A Grid Service is defined as a Web service that provides a set of interfaces:

-Discovery (uses XML-based GSIE - Grid Services Information Elements)

-Dynamic service creation (Factory interface = GRAM Gatekeeper)

-Lifetime management (for keepalive, finalization and cleanup of transient services)

-Notification for event-based processing

-Manageability

The virtualisation of services makes them implementation-independent – this idea comes from WSDL. OGSA also provides standards for upgradeability (versioning) and naming conventions to manage evolution of services during their lifetime.

For discovery and registration purposes, OGSA defines two ways of service descriptors:

-GSH (Grid Service Handle) - a unique identifier of a service instance (no protocol-related information). GSH remains invariant during the lifetime of a service or when a service is restarted.

-GSR (Grid Service Reference) - provides a way to communicate with a service instance, including the protocol and version specification. GSR may change (expire) during the lifetime of a service.

A Handle Mapper Service maps between GSH and GSR.

To sum things up: within OGSA, everything is represented as a Grid service - namely, a (potentially transient) service that conforms to a set of conventions (expressed using WSDL) for such purposes as lifetime management, discovery of characteristics, notification, and so on.

4.3GLOBUS 3.0 ?

What about implementation? The Globus team is currently working on a reference implementation of the OGSA architecture. Some results were presented at the Globus Tutorial, Chicago, Feb. 2002
( The OGSA Architecture is going to be implemented in Globus Toolkit v3.0(GT3). Fig. 5 shows the architecture of GT3. It will include the new Grid Services layer on top of it the standard Globus services (GRAM, GridFTP and MDS) and provide backward compatibility.

Fig. 5 Refactoring of Grid protocols according to OGSA mechanisms (from [Foster2002])

4.4Application to Cross Grid architecture

OGSA presents a potentially interesting approach to X# architecture: we can describe blocks which comprise the CrossGrid (Fig. 1) as Grid Services that can be made available on testbed sites, registered in a Discovery service and instantiated when needed. Each virtual organization within the CrossGrid may use the CrossGrid portals to access a subset of available services, some of which may or may not be shared between distinct VO. The new Grid Services and Tools (WP3) and the Grid Application Programming Environment (WP2) can also be viewed as Grid Services.

We can observe that services are basically equivalent to components, but:

-Web services are increasingly popular in enterprise software.

-Standard protocols (SOAP, WSDL approved by W3C) and their implementations (Java 2 EE, Microsoft .NET, Apache SOAP, Jakarta Tomcat) are available for developers.

-Component systems, both commercial (Java Beans, Microsoft COM) and scientific (CCA) are evolving in the direction of Web Services.

At present, the following questions need answering:

-What should be the service granularity, i.e. do we want to build distributed simulation applications from low-level services or use other mechanisms for communication instead? Or, perhaps, we should incorporate other protocols into Grid Services for high performance?

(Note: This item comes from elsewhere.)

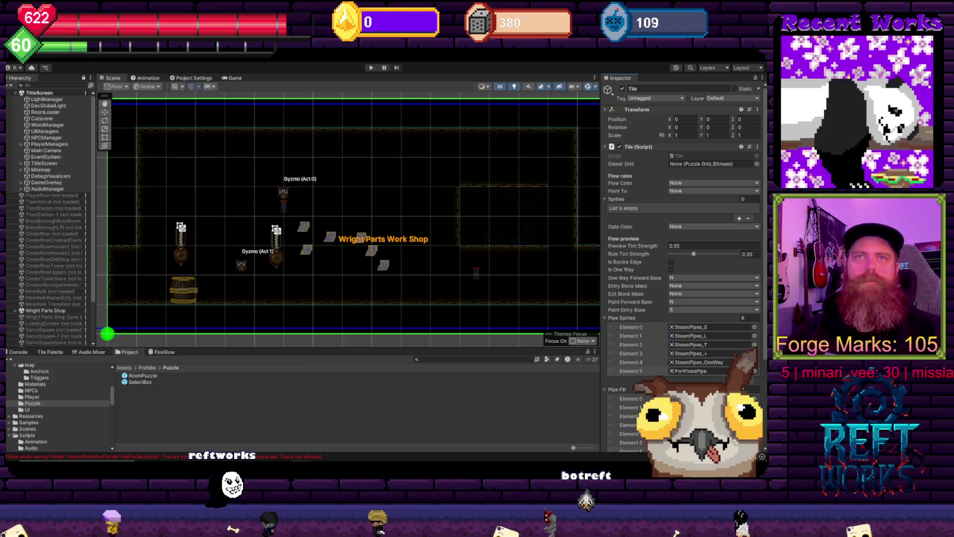
left_click(696, 246)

The other possibility is to wrap larger application modules into Grid Services and give developers a free hand in choosing the underlying architecture.

-Which implementation should we use? Although WSDL and OGSA mechanisms are designed to be implementation-independent and upgradeable, (making them promising for a 3-year project), we need something to start with and to deliver first prototypes. How much can we rely on Globus 3.0 as an OGSA implementation?